By Patrick Wingrove
(Reuters) -Moderna topped Wall Street sales expectations and reported a lower-than-expected second-quarter loss on Friday, driven by robust Spring COVID booster demand and aggressive cost cuts.
However, its shares fell more than 4% in premarket trading after the company lowered its 2025 sales forecast to $1.5 billion to $2.2 billion, cutting $300 million from the top end, as UK revenue deliveries shifted into early 2026.
Moderna said 40% to 50% of that revenue will be recognized
in the third quarter of 2025, with the rest expected in the fourth.
The Cambridge, Massachusetts-based vaccine maker reported quarterly revenue of $142 million, a 41% drop from last year, but still ahead of analyst estimates of $112.9 million, according to LSEG data.
On an adjusted basis, Moderna posted a quarterly loss of $2.13 per share, less than $2.97 a share loss analysts had projected.
Moderna finance chief James Mock attributed the results to spring COVID booster shot uptake, which was down 11% year-over-year but higher than anticipated, and $800 million in cost cuts in the first half of 2025.

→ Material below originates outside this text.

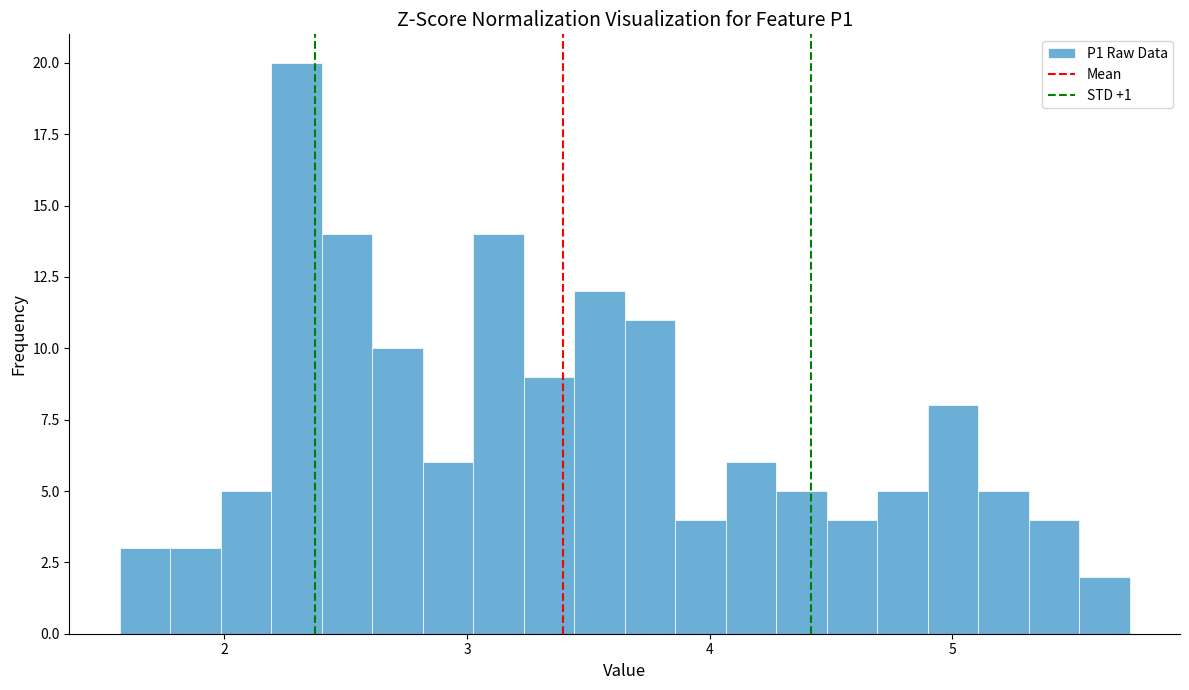

Around what value on the x-axis is the tallest bar? Give the approximate position of its centre, as read against the axis.

2.3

"I don't think analysts thought we could get that much (in costs) out of the business," he said. Mock added that the spring sales boost could signal solid demand for COVID vaccines this autumn.
The Spikevax COVID-19 shot delivered $114 million in sales, beating the expected $87 million for the quarter, but a far cry from its 2022 pandemic peak, when the vaccine brought in $18.4 billion.
The company did not disclose sales for mRESVIA, its RSV vaccine, saying they were negligible. Analysts had expected $1 million in quarterly sales for that shot.
Moderna said it plans to cut operating costs by $400 million in 2025, bringing them down to $5.9 billion to $6.1 billion. It had previously projected cuts of $4.7 billion to $5 billion by 2027.
The company on Thursday said it would cut around 10% of its global workforce, shrinking to under 5,000 employees by year’s end, as part of its move to trim operating expenses.
Mock said the job cuts would affect nearly every function at the company.
Moderna is counting on new mRNA products such as its experimental COVID-flu combo shot to offset slumping COVID vaccine sales and a slower-than-hoped rollout of the RSV shot.
Moderna, which voluntarily withdrew its COVID-flu combo shot approval application in May, said it is working with regulators to clarify data requirements for resubmission.